- **Brief**:
Check every line below for the word "true" and give only the number of lines where it appears.

- **Extracted material**:

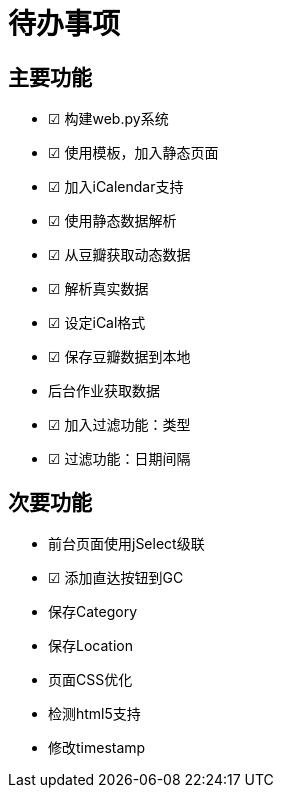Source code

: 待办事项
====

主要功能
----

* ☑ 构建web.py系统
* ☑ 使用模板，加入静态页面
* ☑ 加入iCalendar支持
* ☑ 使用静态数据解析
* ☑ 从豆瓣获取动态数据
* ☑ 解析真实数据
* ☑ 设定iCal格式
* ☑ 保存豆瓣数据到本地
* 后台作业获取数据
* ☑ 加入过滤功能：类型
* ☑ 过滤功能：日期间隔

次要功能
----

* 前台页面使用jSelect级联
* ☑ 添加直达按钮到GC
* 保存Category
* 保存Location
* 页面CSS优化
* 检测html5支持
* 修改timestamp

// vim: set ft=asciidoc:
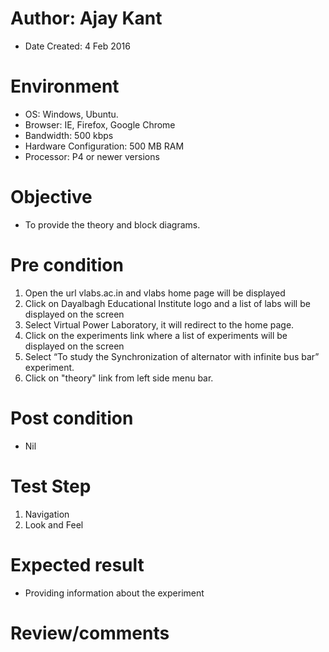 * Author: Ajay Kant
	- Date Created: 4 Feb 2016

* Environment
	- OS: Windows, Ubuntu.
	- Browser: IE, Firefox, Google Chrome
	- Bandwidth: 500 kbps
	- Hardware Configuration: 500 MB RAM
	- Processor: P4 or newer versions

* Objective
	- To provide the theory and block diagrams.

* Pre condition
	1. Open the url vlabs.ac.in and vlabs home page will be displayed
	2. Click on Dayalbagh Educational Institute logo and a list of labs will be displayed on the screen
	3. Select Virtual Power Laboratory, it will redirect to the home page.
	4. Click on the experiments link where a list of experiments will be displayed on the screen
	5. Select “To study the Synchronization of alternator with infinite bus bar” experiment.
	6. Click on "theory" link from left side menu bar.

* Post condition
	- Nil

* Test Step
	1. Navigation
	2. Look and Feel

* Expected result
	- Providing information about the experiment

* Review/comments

---

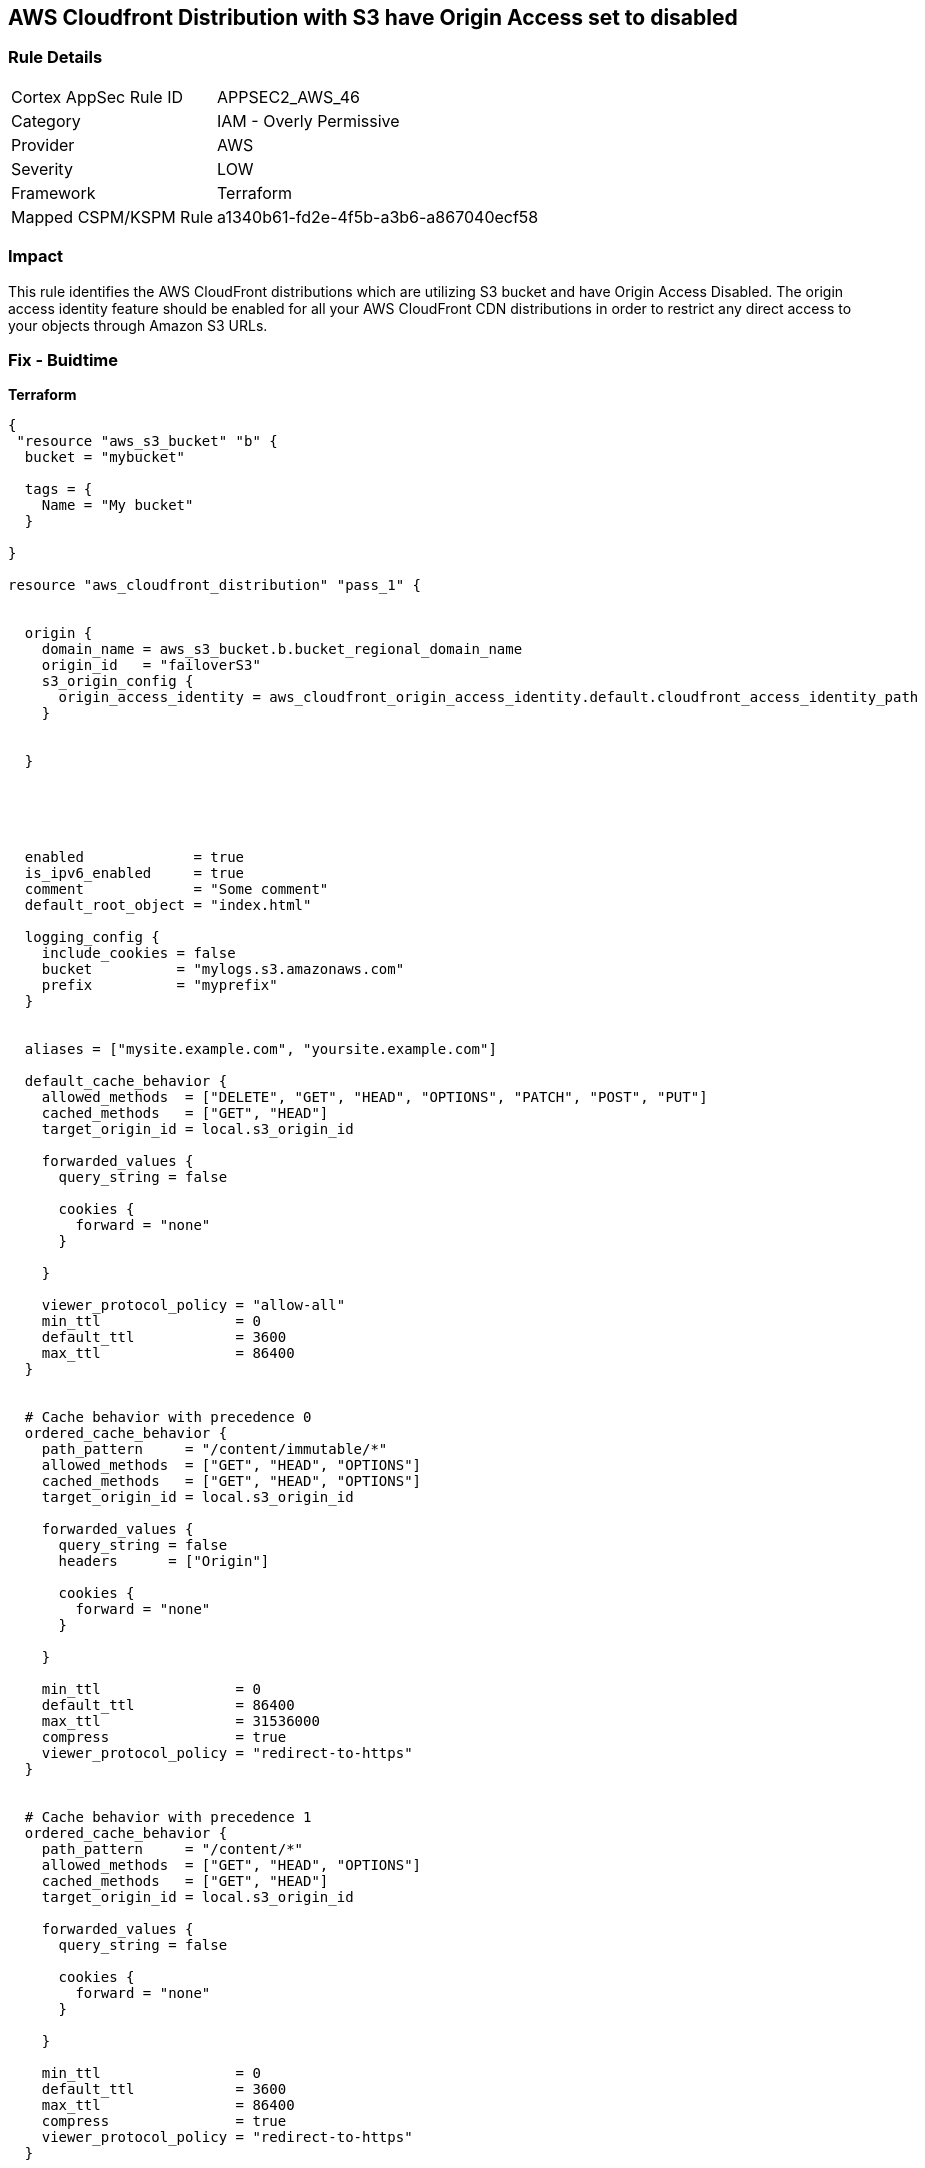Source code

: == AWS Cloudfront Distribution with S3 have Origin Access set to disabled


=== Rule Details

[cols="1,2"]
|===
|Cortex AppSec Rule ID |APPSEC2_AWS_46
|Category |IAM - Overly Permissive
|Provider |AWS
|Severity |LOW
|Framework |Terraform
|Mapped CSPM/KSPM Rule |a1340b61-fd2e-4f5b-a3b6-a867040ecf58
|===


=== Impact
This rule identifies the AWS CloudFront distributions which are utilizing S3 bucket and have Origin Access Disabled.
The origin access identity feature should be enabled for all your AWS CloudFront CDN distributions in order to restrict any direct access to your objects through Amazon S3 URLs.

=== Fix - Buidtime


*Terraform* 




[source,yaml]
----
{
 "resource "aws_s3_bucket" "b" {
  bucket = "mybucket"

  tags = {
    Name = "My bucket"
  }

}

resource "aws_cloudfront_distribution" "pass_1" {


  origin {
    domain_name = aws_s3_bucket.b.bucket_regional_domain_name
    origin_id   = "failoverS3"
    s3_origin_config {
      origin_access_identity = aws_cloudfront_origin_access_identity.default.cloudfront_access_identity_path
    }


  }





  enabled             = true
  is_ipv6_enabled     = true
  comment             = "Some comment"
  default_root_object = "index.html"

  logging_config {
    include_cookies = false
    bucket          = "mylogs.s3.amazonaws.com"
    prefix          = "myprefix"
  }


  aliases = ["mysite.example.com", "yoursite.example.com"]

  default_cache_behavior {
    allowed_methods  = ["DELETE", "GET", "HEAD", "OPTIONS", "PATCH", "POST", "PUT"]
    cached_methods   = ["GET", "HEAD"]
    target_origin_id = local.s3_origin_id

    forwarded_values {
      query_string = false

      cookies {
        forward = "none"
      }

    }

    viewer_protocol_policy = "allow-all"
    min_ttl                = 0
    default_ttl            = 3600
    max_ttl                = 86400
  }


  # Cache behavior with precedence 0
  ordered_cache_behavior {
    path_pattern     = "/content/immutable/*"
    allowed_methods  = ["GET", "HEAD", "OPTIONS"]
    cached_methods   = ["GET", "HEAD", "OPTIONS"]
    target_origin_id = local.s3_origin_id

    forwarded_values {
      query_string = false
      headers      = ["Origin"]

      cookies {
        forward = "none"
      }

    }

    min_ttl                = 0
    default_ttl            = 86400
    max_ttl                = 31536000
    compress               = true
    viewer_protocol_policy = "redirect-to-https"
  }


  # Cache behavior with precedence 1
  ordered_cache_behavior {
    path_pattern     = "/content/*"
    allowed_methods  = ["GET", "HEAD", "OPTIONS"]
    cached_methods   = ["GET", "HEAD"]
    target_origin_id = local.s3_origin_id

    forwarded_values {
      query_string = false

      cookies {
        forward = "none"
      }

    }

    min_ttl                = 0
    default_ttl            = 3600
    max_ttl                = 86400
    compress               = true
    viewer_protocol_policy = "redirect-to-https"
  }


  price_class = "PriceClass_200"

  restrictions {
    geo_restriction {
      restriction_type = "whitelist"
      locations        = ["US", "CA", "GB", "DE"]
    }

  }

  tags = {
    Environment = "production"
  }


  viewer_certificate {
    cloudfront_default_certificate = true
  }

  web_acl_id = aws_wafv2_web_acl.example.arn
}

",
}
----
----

- **Task solution**:
5